This post is about a recent incident on the GOV.UK website. For more information on incidents on GOV.UK, you can check the status of the GOV.UK site or read more about what happens when things go wrong on GOV.UK.
What users saw
From early on 3 November to 11am on 4 November, the /announcements page on GOV.UK didn’t show any new government announcements. Users visiting the page saw that the last announcement was on 2 November, despite new announcements having been published.
Cause of the problem
Every night we run an automated task to improve our search results based on the most popular pages on GOV.UK. That task requires us to rebuild our search index and so, while that task is running, we prevent further changes from being made to the index by locking it.

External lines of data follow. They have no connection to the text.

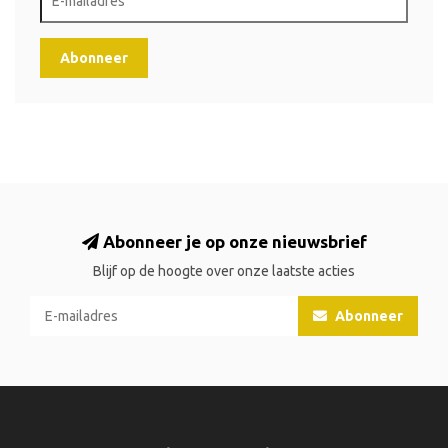
Abonneer
Abonneer je op onze nieuwsbrief
Blijf op de hoogte over onze laatste acties
Abonneer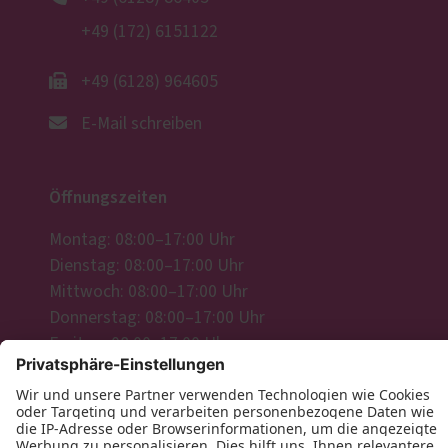
+49 (172) 6151122
+49 (6128) 964605
E-Mail schreiben
Öffnungszeiten
Montag: 08:00–17:00 Uhr
Dienstag: 08:00–17:00 Uhr
Mittwoch: 08:00–17:00 Uhr
Donnerstag: 08:00–17:00 Uhr
Freitag: 08:00–17:00 Uhr
Wir freuen uns auf Ihre Anfrage!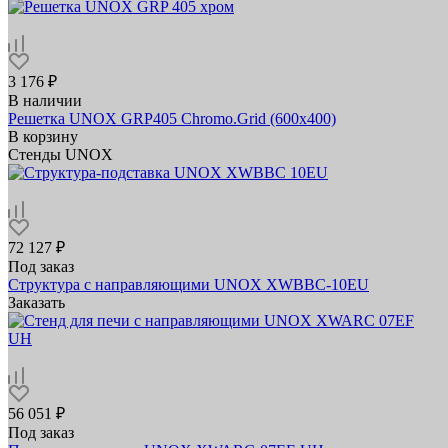
3 176 ₽
В наличии
Решетка UNOX GRP405 Chromo.Grid (600х400)
В корзину
Стенды UNOX
72 127 ₽
Под заказ
Структура с направляющими UNOX XWBBC-10EU
Заказать
56 051 ₽
Под заказ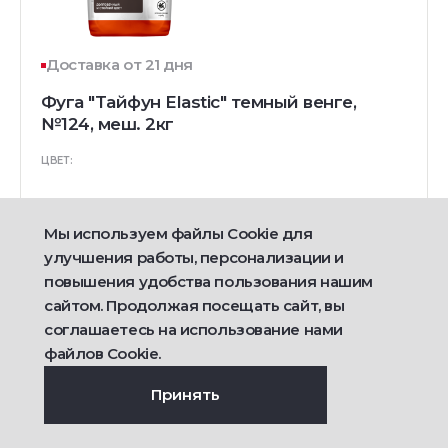
Доставка от 21 дня
Фуга "Тайфун Elastic" темный венге,
№124, меш. 2кг
ЦВЕТ:
Мы используем файлы Cookie для
590
улучшения работы, персонализации и
руб/шт
повышения удобства пользования нашим
сайтом. Продолжая посещать сайт, вы
Подробнее
соглашаетесь на использование нами
файлов Cookie.
Принять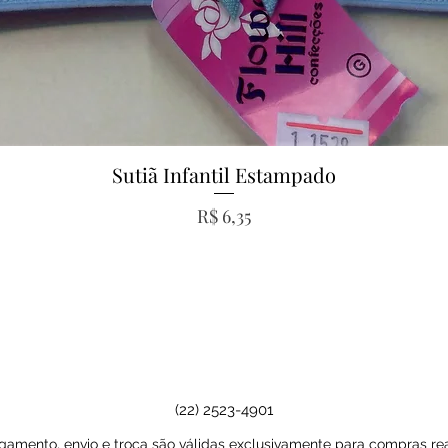
Sutiã Infantil Estampado
Visualização rápida
Preço
R$ 6,35
(22) 2523-4901
amento, envio e troca são válidas exclusivamente para compras real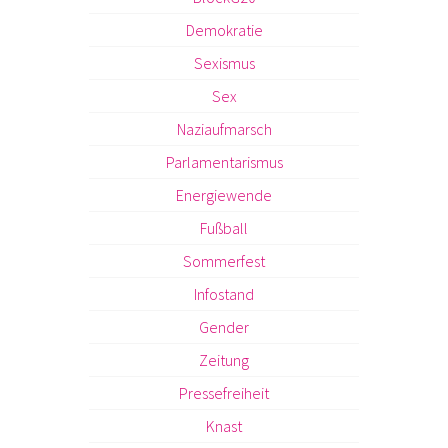
Demokratie
Sexismus
Sex
Naziaufmarsch
Parlamentarismus
Energiewende
Fußball
Sommerfest
Infostand
Gender
Zeitung
Pressefreiheit
Knast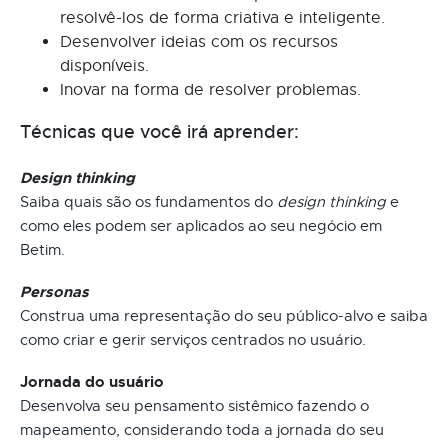
resolvê-los de forma criativa e inteligente.
Desenvolver ideias com os recursos
disponíveis.
Inovar na forma de resolver problemas.
Técnicas que você irá aprender:
Design thinking
Saiba quais são os fundamentos do
design thinking
e
como eles podem ser aplicados ao seu negócio em
Betim.
Personas
Construa uma representação do seu público-alvo e saiba
como criar e gerir serviços centrados no usuário.
Jornada do usuário
Desenvolva seu pensamento sistêmico fazendo o
mapeamento, considerando toda a jornada do seu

If any changes need to be applied to the index while it’s locked, we queue them up and process them after the task has finished. When the task completes, it unlocks the indexes and if there are any items in the queue, we’ll process them then.
At 4:06am on 3 November, the nightly task ran but it didn’t complete, and the search indexes remained locked. When new announcements were published, they should have been added into the search index. However, as the index was still locked, they stayed in the queue waiting for the index to be unlocked.
GOV.UK didn’t have monitoring on whether the index was locked or on whether the task had completed and so we didn’t know that there was a problem until we received reports from our content community.
How we are preventing this from happening again
Usually we try to establish exactly why a problem occurred and how we can stop it from happening again. We haven’t been able to tell exactly what’s causing the task to fail, so we’ve added some extra logging so that we get more information the next time it happens.
In the meantime, we’ve made sure that we can catch this early and we have now set up some monitoring to check if the task has completed within the time we expect it to finish, and alert us if it hasn’t. This means that if the tasks is taking longer to complete than it should, we’ll know about it and be able to fix it.